Perubahan-perubahan yang terjadi pada masyarakat dunia dewasa ini merupakan gejala yang normal. Pengaruhnya bisa menjalar dengan cepat ke bagian-bagian dunia lain berkat adanya komunikasi modern. Penemuan-penemuan baru di bidang teknologi yang terjadi di suatu tempat dengan cepat dapat diketahui oleh masyarakat lain yang berada jauh dari tempat tersebut.
Perubahan dalam masyarakat memang telah ada sejak zaman dahulu. Namun, dewasa ini perubahan-perubahan tersebut berjalan dengan sangat cepatnya sehingga membingungkan manusia yang menghadapinya, yang sering berjalan konstan. Perubahan memang terikat oleh waktu dan tempat. Akan tetapi, karena sifatnya yang berantai, perubahan terlihat berlangsung terus, walau diselingi keadaan di mana masyarakat mengadakan reorganisasi unsur-unsur struktur masyarakat yang terkena perubahan.
.
1.2. Tujuan Penulisan
Tulisan dari paper ini adalah untuk membahas mengenai dampak yang diberikan modernisasi terhadap kehidupan petani di pedesaan. Sebagai langkah-langkah dalam proses menjawab pertanyaan kunci tersebut, serentetan pertanyaan berikut perlu dijawab: Sampai berapa jauhkah modernisasi melanda kehidupan petani di daerah pedesaan? Seberapa jauh modernisasi yang terjadi mengubah pola pikir dan orientasi masa depan petani di pedesaan? Siapa sajakah yang terlibat dalam proses modernisasi ini dan siapa pula yang dirugikan dengan adanya modernisasi di pertanian?
 
2. Tinjauan Pustaka
2.1 Konsep Modernisasi
Modernisasi menurut Mutakin dan Pasya (2003), menunjukkan sifat masyarakat secara umum yang dilandasi oleh sifat modern individu, karena dari individulah tumbuh modernisasi. Sementara itu Schoorl (1980), menyatakan bahwa pengertian modern dan modernisasi mengandung kaitan tertentu. Di dalamnya dapat dilihat suatu penghargaan yang positif, yaitu bahwa modern, termasuk juga modernisasi adalah baik. Di dalam kebudayaan-kebudayaan Barat biasanya terdapat penghargaan yang demikian itu, akan tetapi hal tersebut tidak harus demikian. Di dalam kebudayaan-kebudayaan lain asosiasi itu tidak harus ada. Bagaimana orang menilai pengertian-pengertian itu, sangat tergantung pada pandangan hidup dan pandangan dunianya.

DATA YANG TERSEDIA:
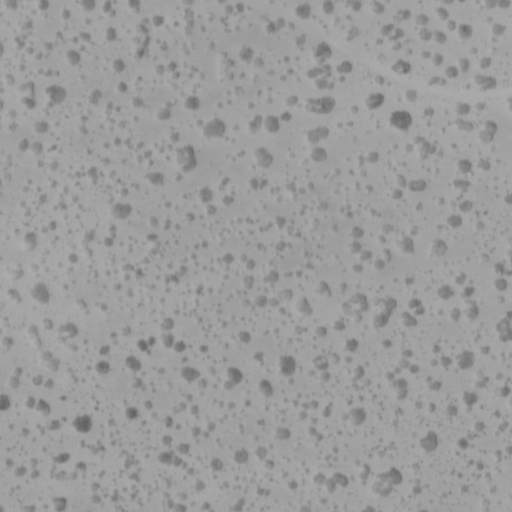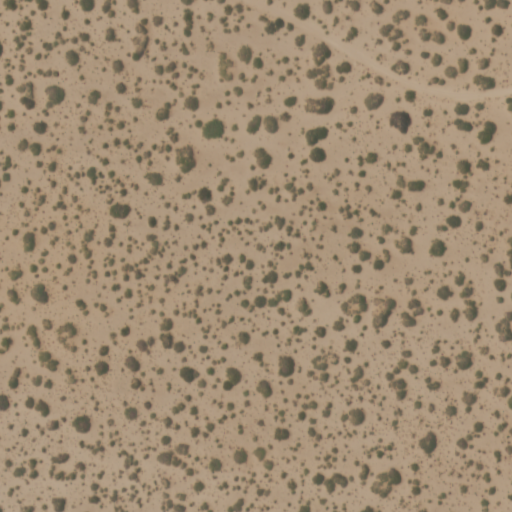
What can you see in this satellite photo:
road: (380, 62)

--

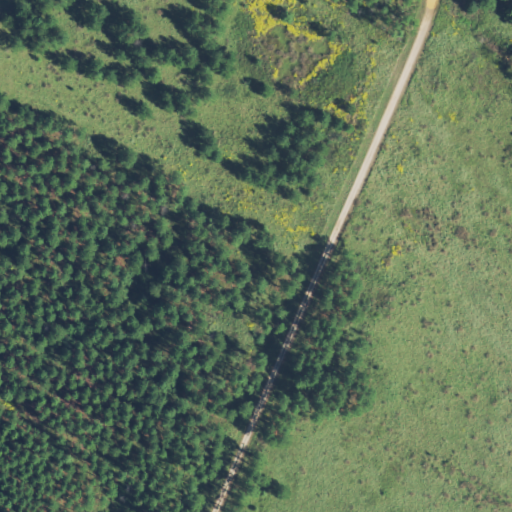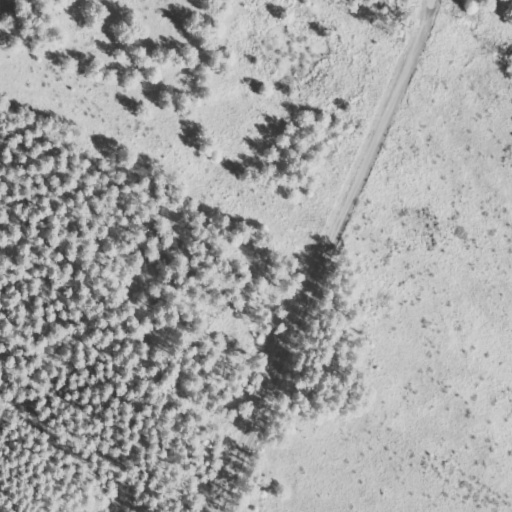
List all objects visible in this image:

PETUNJUK DAN KETENTUAN:
Jawablah pertanyaan berikut berdasarkan teks tentang modernisasi dan petani pedesaan:
1. Berkat apa pengaruh perubahan dapat menjalar dengan cepat ke bagian-bagian dunia lain?
2. Apa yang hendak dibahas oleh tulisan dari paper ini?
3. Dalam kebudayaan mana, menurut Schoorl (1980), biasanya terdapat penghargaan positif bahwa modern dan modernisasi adalah baik?

JAWABAN:
1. Berkat adanya komunikasi modern.
2. Dampak yang diberikan modernisasi terhadap kehidupan petani di pedesaan.
3. Dalam kebudayaan-kebudayaan Barat.